MATERIAL PROVIDED section start

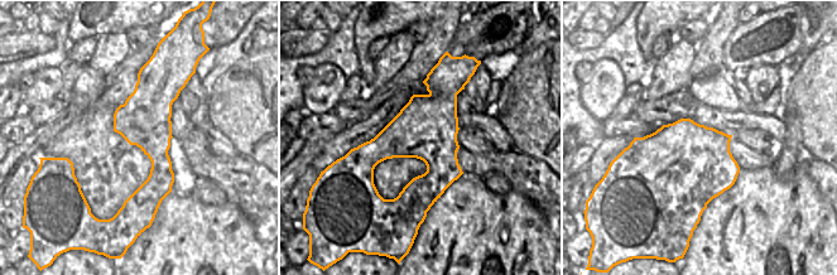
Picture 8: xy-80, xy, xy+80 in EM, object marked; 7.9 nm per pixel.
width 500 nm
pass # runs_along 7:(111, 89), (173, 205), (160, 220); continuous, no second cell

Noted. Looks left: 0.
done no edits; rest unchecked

MATERIAL PROVIDED section end
MATERIAL PROVIDED section start

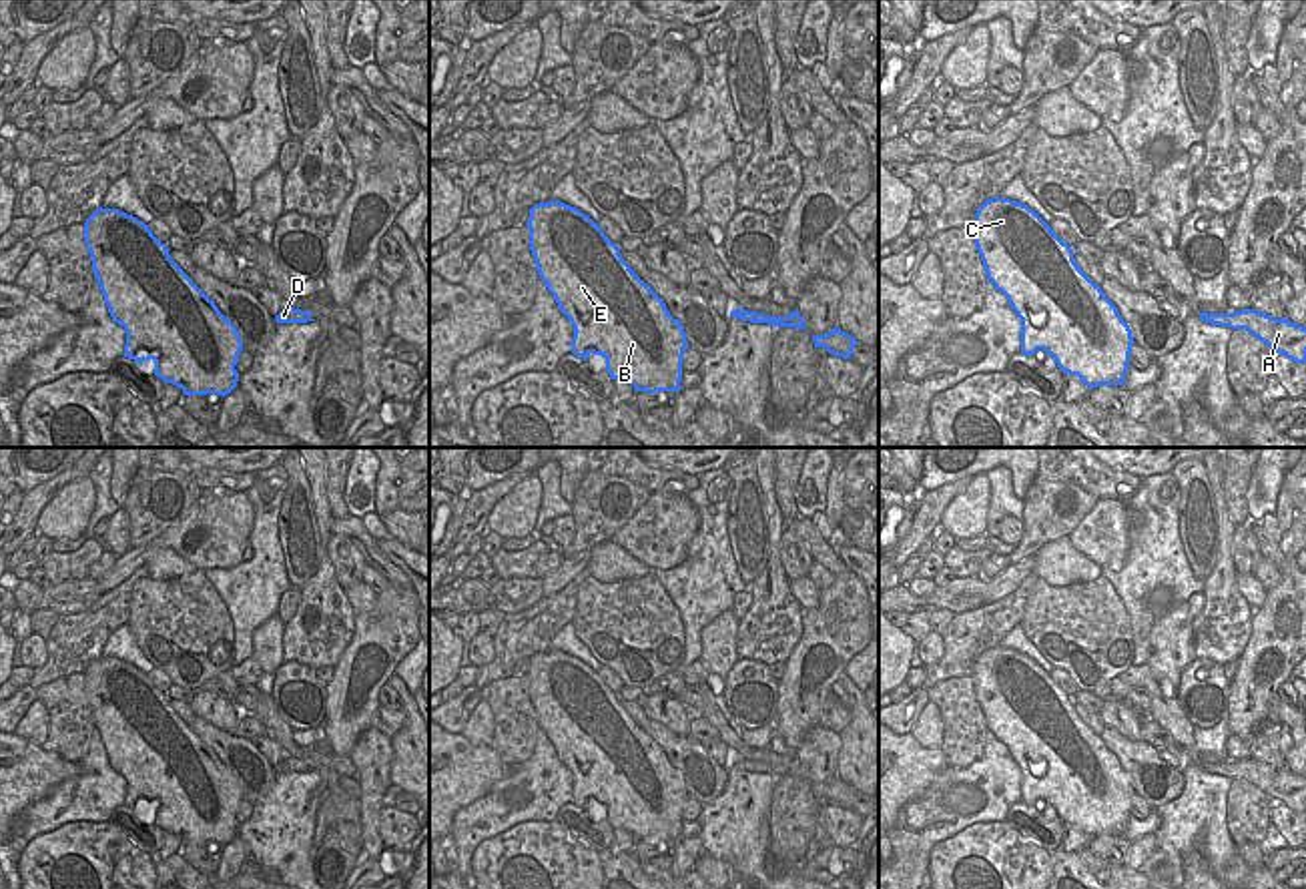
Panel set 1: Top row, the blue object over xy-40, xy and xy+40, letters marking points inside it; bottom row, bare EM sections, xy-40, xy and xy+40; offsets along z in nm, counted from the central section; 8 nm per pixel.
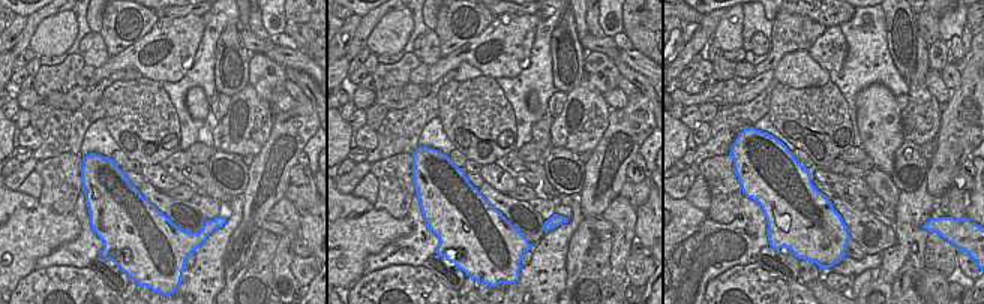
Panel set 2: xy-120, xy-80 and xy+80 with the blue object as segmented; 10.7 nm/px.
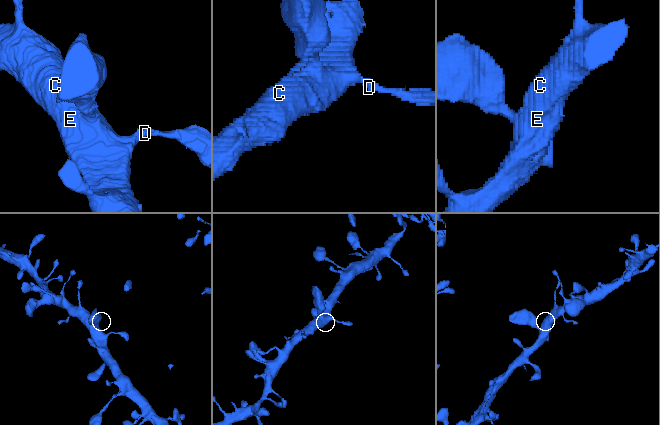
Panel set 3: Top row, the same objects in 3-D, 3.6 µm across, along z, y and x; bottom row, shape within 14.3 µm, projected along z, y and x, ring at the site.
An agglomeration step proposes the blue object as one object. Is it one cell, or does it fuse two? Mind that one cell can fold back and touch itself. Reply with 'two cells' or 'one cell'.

MATERIAL PROVIDED section end

[TRY IT]:
Pictures excluded, reproduce only the part above that opens with the line holding "Panel set 2: xy-120, xy-80" and closes with the line holding "Panel set 3: Top", exactly as written.

[RESPONSE TO THE TASK]:
Panel set 2: xy-120, xy-80 and xy+80 with the blue object as segmented; 10.7 nm/px.
Panel set 3: Top row, the same objects in 3-D, 3.6 µm across, along z, y and x; bottom row, shape within 14.3 µm, projected along z, y and x, ring at the site.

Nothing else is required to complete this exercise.